The 10-year bond yield has dropped more than 30 bps since mid-December as the RBI conducted two operations. It will buy another Rs 10,000 crore worth of bonds — maturing between 2024 and 2029 — on January 6, while selling a similar amount of shorter-term debt, it said on Thursday.
DSP Government Securities Fund returned 12.8 per cent in the past year, among the top performers in the category, shows Value Research data.
Desperate banks
DSP's gamble to go long on bonds pays off after RBI's Operation Twist
Bhatia’s preference for longer bonds was also driven by the expectation that banks, flushed with liquidity, would have to buy more bonds to park their money, given the lackluster demand for loans.

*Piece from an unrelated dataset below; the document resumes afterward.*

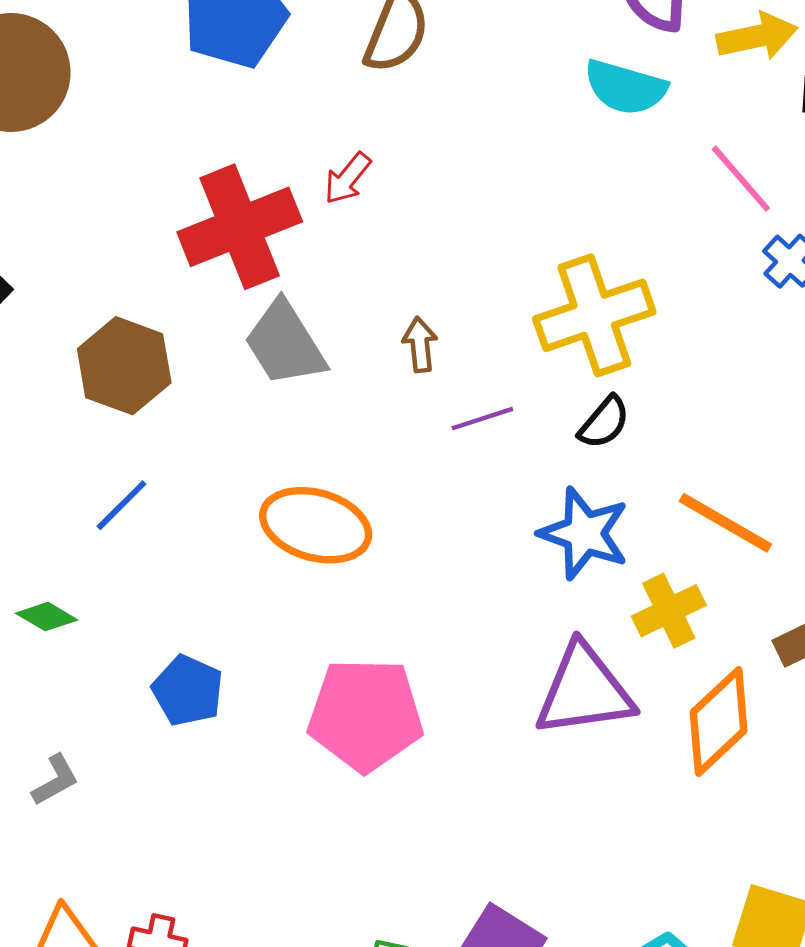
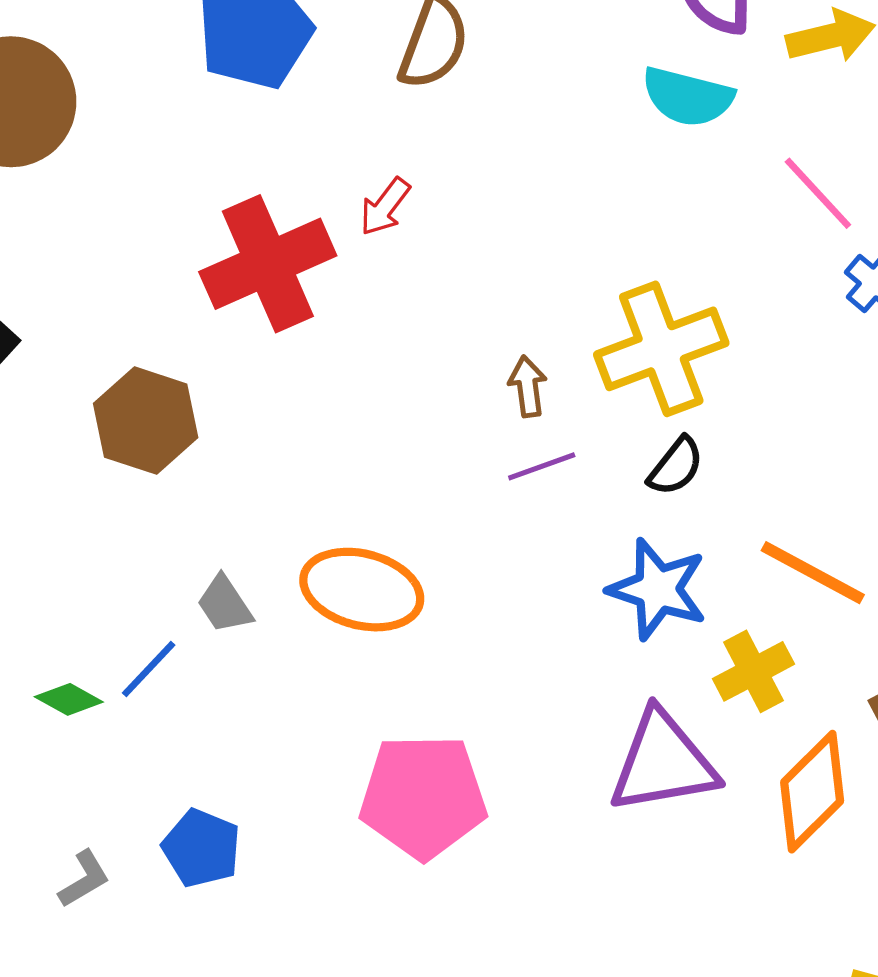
gray trapezoid: (285, 344) -> (225, 604), moved, size x0.6
brown arrow: (420, 345) -> (528, 386), moved
blue line: (122, 505) -> (149, 669), moved
blue pentagon: (188, 691) -> (201, 848), moved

The proportion of deposits that lenders keep in government securities rose to 28.6 per cent by December — above the regulatory requirement of 18.5 per cent — as loan growth slowed, shows RBI data.
Meanwhile, DSP’s decision to overlook rate cuts as a driver for yields was vindicated as the RBI held the policy rate steady since October.
Rising inflation has pushed back easing expectations to at least April. The fiscal worries in the Indian bond market that made DSP’s positioning stand out still looms large.
By all indications, the government is set to miss its fiscal deficit target of 3.3 per cent of gross domestic product for the year ending March 31. Bhatia flags this risk but sees limited impact from a slight widening of the deficit gap.
The DSP Government Securities Fund has nearly

90 per cent of its investments in bonds maturing between 2029 and 2033, while DSP Strategic Bond Fund has about 82 per cent of its debt in similar maturity papers as of November 30, data provided by the company shows.